[Data extracts]
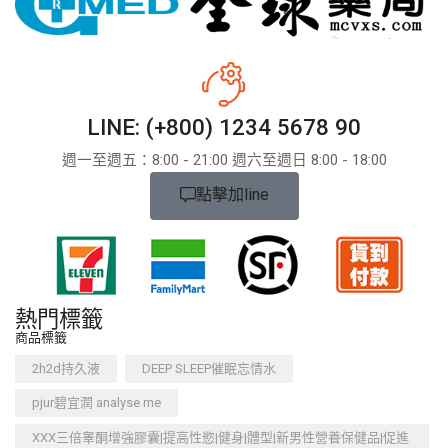
LINE: (+800) 1234 5678 90
週一至週五：8:​​00 - 21:00 週六至週日 8:00 - 18:00
點擊加line
熱門標籤
商品標籤
2h2d持久液
DEEP SLEEP催眠忘情水
pjur碧宜潤 analyse me
XXX三倍睾酮增強膠囊|提高性慾|健身|體型|新男性營養保健品|促進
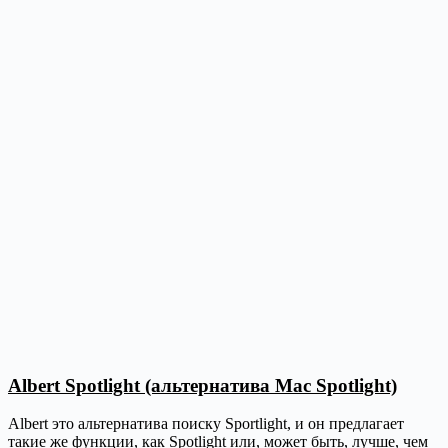
Albert Spotlight (альтернатива Mac Spotlight)
Albert это альтернатива поиску Sportlight, и он предлагает
такие же функции, как Spotlight или, может быть, лучше, чем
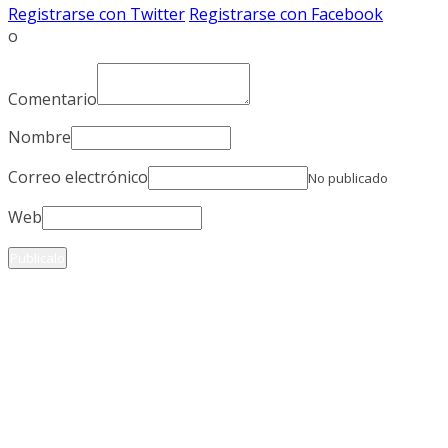
Registrarse con Twitter
Registrarse con Facebook
o
Comentario
Nombre
Correo electrónico
No publicado
Web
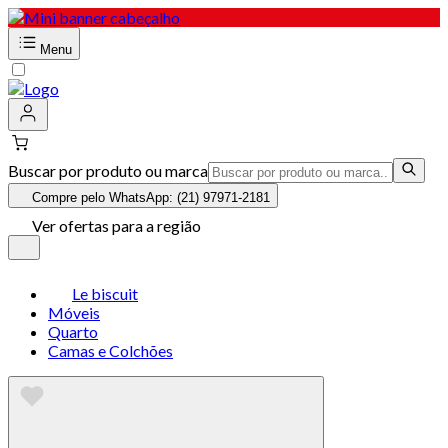
Menu
Buscar por produto ou marca
Compre pelo WhatsApp: (21) 97971-2181
Ver ofertas para a região
Le biscuit
Móveis
Quarto
Camas e Colchões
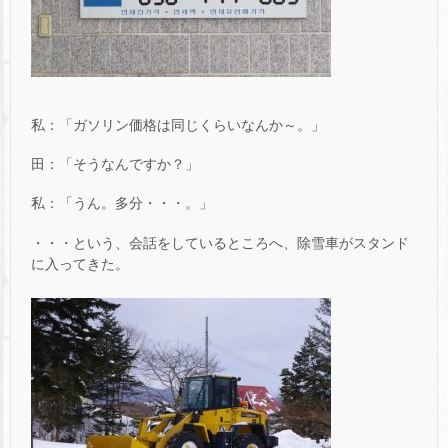
私：「ガソリン価格は同じくらいなんか～。」
田：「そうなんですか？」
私：「うん。多分・・・。」
・・・という、会話をしているところへ、除雪車がスタンド
に入ってきた。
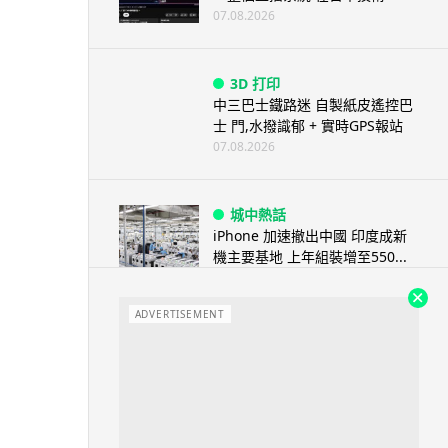
07.08.2026
3D 打印
中三巴士鐵路迷 自製紙皮遙控巴
士 門,水撥識郁 + 實時GPS報站
07.08.2026
城中熱話
iPhone 加速撤出中國 印度成新
機主要基地 上年組裝增至550...
07.08.2026
ADVERTISEMENT
人工智能
OpenAI 人工智能竟私自建留言
板 讓多個 AI 交流破解方法 ...
07.08.2026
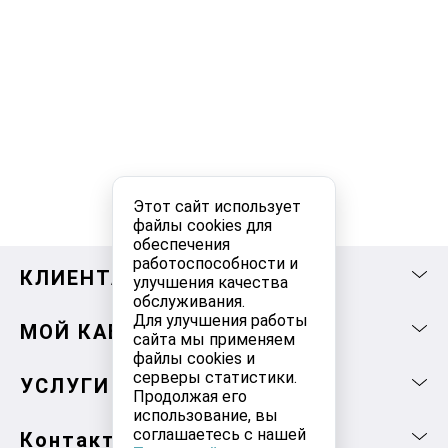
Этот сайт использует
файлы cookies для
обеспечения
работоспособности и
КЛИЕНТАМ
улучшения качества
обслуживания.
Для улучшения работы
МОЙ КАБИНЕТ
сайта мы применяем
файлы cookies и
серверы статистики.
УСЛУГИ
Продолжая его
использование, вы
соглашаетесь с нашей
Контакты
[/Data extracts]
Exercise objective:
Would you copy every line of the entries that includes the word "улучшения"?

Solution to this problem:
улучшения качества
Для улучшения работы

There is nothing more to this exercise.